What impact from COVID-19 can we expect, though? The current global pandemic has set our course off track, focusing our attention more towards numbers and statistics in the wait for a vaccine. We may want to consider adjusting VBC programs to focus on what outcome improvements providers can control, rather than changes driven by or reliant on COVID-19: [9]
- Attribution: consider minimum activity levels. Extend the window for determining activity, including telehealth visits in attribution methodologies, or alternative adjustments.

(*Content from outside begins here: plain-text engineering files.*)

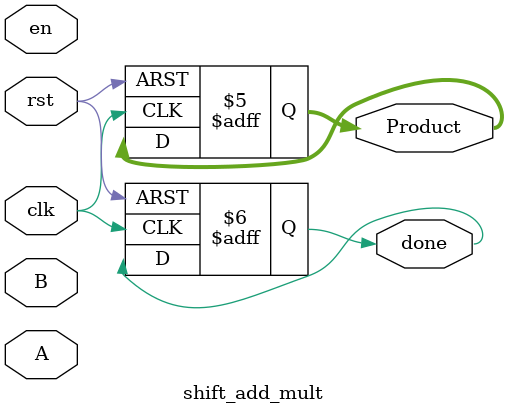
<source format=sv>
`timescale 1ns / 1ps


module shift_add_mult #(parameter N = 32)(
    
    input logic clk, 
    input logic rst,
    input logic en,
    input logic signed [N-1:0] A, // Multiplicand
    input logic signed [N-1:0] B, // Multiplier
    output logic signed [2*N-1:0] Product, 
    output logic done
    );
    // flip flop to save all the signs
    logic [2:0] signs;
    logic [N-1:0] multiplicand;
    logic [N-1:0] multiplier;
    logic load; 
    logic shift_right;
    logic [N-1:0] shift_reg_q; 
    logic shift_reg_sout; 

    
    always_ff@(posedge clk or posedge rst) begin 
      if(rst) begin 
        en <= 0;
        A <= 0;
        B <= 0;
        Product <= 0;
        done <= 0;
      end 
        
       
    end
     
     
endmodule

</source>
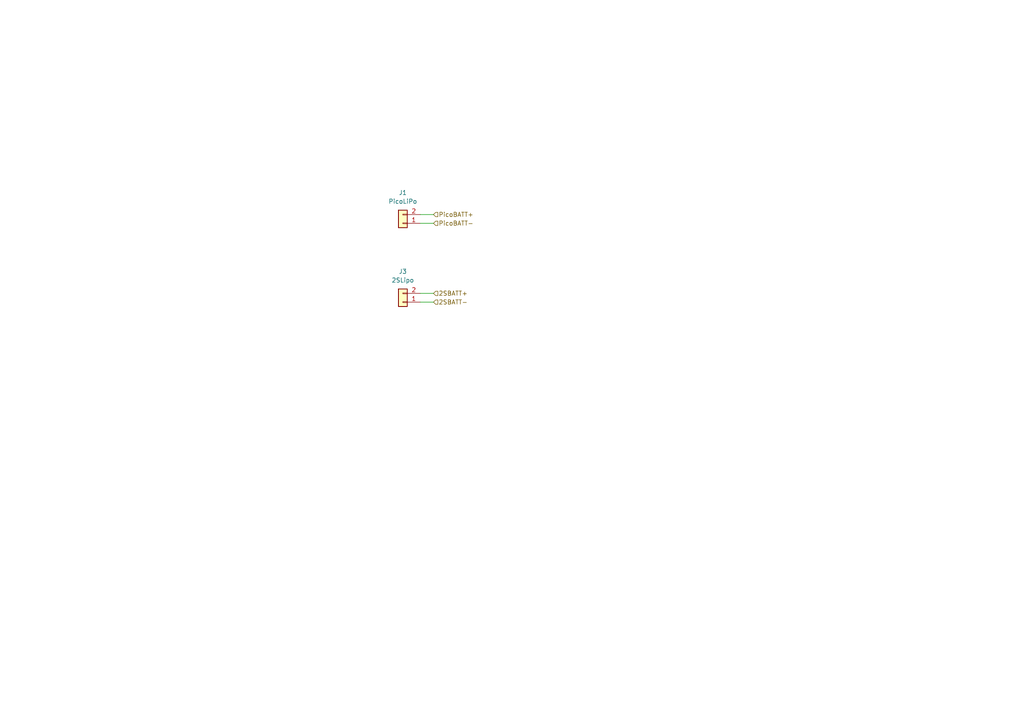
<source format=kicad_sch>
(kicad_sch
	(version 20250114)
	(generator "eeschema")
	(generator_version "9.0")
	(uuid "8bdc3486-87e7-4de0-bead-fec07d106709")
	(paper "A4")
	
	(wire
		(pts
			(xy 121.92 62.23) (xy 125.73 62.23)
		)
		(stroke
			(width 0)
			(type default)
		)
		(uuid "355ea051-fff0-462a-9044-7b500df8273f")
	)
	(wire
		(pts
			(xy 121.92 64.77) (xy 125.73 64.77)
		)
		(stroke
			(width 0)
			(type default)
		)
		(uuid "9277350c-122b-4701-b587-e9303cca41e4")
	)
	(wire
		(pts
			(xy 121.92 87.63) (xy 125.73 87.63)
		)
		(stroke
			(width 0)
			(type default)
		)
		(uuid "c8311fd2-6bb2-471e-afaa-e0fa009fedd6")
	)
	(wire
		(pts
			(xy 121.92 85.09) (xy 125.73 85.09)
		)
		(stroke
			(width 0)
			(type default)
		)
		(uuid "d3413365-bbd8-4953-a8e4-5f1c61e31003")
	)
	(hierarchical_label "2SBATT-"
		(shape input)
		(at 125.73 87.63 0)
		(effects
			(font
				(size 1.27 1.27)
			)
			(justify left)
		)
		(uuid "91c236b4-524a-4fa2-b46b-330529f6187d")
	)
	(hierarchical_label "2SBATT+"
		(shape input)
		(at 125.73 85.09 0)
		(effects
			(font
				(size 1.27 1.27)
			)
			(justify left)
		)
		(uuid "91c236b4-524a-4fa2-b46b-330529f6187e")
	)
	(hierarchical_label "PicoBATT+"
		(shape input)
		(at 125.73 62.23 0)
		(effects
			(font
				(size 1.27 1.27)
			)
			(justify left)
		)
		(uuid "9b69bb43-c763-4669-abc5-fa8901277b78")
	)
	(hierarchical_label "PicoBATT-"
		(shape input)
		(at 125.73 64.77 0)
		(effects
			(font
				(size 1.27 1.27)
			)
			(justify left)
		)
		(uuid "bdd8ce43-273b-48aa-a19e-a816e8de7075")
	)
	(symbol
		(lib_id "Connector_Generic:Conn_01x02")
		(at 116.84 87.63 180)
		(unit 1)
		(exclude_from_sim no)
		(in_bom yes)
		(on_board yes)
		(dnp no)
		(fields_autoplaced yes)
		(uuid "96ee0094-8d66-4829-9bf9-a625a27162c0")
		(property "Reference" "J3"
			(at 116.84 78.74 0)
			(effects
				(font
					(size 1.27 1.27)
				)
			)
		)
		(property "Value" "2SLipo"
			(at 116.84 81.28 0)
			(effects
				(font
					(size 1.27 1.27)
				)
			)
		)
		(property "Footprint" ""
			(at 116.84 87.63 0)
			(effects
				(font
					(size 1.27 1.27)
				)
				(hide yes)
			)
		)
		(property "Datasheet" "~"
			(at 116.84 87.63 0)
			(effects
				(font
					(size 1.27 1.27)
				)
				(hide yes)
			)
		)
		(property "Description" "Generic connector, single row, 01x02, script generated (kicad-library-utils/schlib/autogen/connector/)"
			(at 116.84 87.63 0)
			(effects
				(font
					(size 1.27 1.27)
				)
				(hide yes)
			)
		)
		(pin "2"
			(uuid "bff23e03-f669-4860-9d0d-bb9efeb67d1f")
		)
		(pin "1"
			(uuid "340a6446-bb18-4a44-bada-26e102ebb4dc")
		)
		(instances
			(project "CMGTestMk2"
				(path "/ed2a28d0-1374-4335-a5a7-65645c7a833f/1a3fa90a-4c0e-4460-bf15-f9322a5b2edb"
					(reference "J3")
					(unit 1)
				)
			)
		)
	)
	(symbol
		(lib_id "Connector_Generic:Conn_01x02")
		(at 116.84 64.77 180)
		(unit 1)
		(exclude_from_sim no)
		(in_bom yes)
		(on_board yes)
		(dnp no)
		(fields_autoplaced yes)
		(uuid "ef56b04d-488a-4f08-9272-6a8492a9fd02")
		(property "Reference" "J1"
			(at 116.84 55.88 0)
			(effects
				(font
					(size 1.27 1.27)
				)
			)
		)
		(property "Value" "PicoLiPo"
			(at 116.84 58.42 0)
			(effects
				(font
					(size 1.27 1.27)
				)
			)
		)
		(property "Footprint" ""
			(at 116.84 64.77 0)
			(effects
				(font
					(size 1.27 1.27)
				)
				(hide yes)
			)
		)
		(property "Datasheet" "~"
			(at 116.84 64.77 0)
			(effects
				(font
					(size 1.27 1.27)
				)
				(hide yes)
			)
		)
		(property "Description" "Generic connector, single row, 01x02, script generated (kicad-library-utils/schlib/autogen/connector/)"
			(at 116.84 64.77 0)
			(effects
				(font
					(size 1.27 1.27)
				)
				(hide yes)
			)
		)
		(pin "2"
			(uuid "a752bfc2-446d-47fb-90cf-8f43a7f7ebc5")
		)
		(pin "1"
			(uuid "a5e7090e-b1af-4065-898f-de9b50c19b3e")
		)
		(instances
			(project "CMGTestMk2"
				(path "/ed2a28d0-1374-4335-a5a7-65645c7a833f/1a3fa90a-4c0e-4460-bf15-f9322a5b2edb"
					(reference "J1")
					(unit 1)
				)
			)
		)
	)
)

</source>
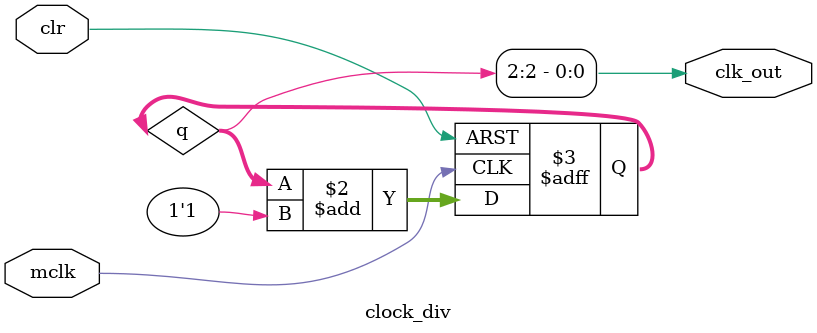
<source format=v>
module clock_div(
    mclk,
    clr,
    clk_out
);

input mclk;
input clr;
output clk_out;

wire clk_out;
reg [2:0] q;

always @(posedge mclk or posedge clr)
begin
    if (clr) q <= 0;
    else q <= q + 1'b1;
end

assign clk_out = q[2];//div 4

endmodule
</source>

- Quality Metrics: considering both overutilisation in some places (emergency medicine departments, etc.) and underutilisation in others (screening, vaccination, follow-up etc.) an option would be excluding the time horizon affected by COVID-19 in the calculation of metrics, or resetting the threshold to adjust for its impact.
- Risk Adjustment: the decrease in utilisation—and coupled lack of access to recent diagnosis information—may make populations seem artificially less risky.
- Cost Benchmarks: this time of reduced utilisation may be followed by a “surge” as routine care recommences.
However, undoubtedly, we will be expecting the shift from quantities and numbers back to quality and value once this global pandemic is over.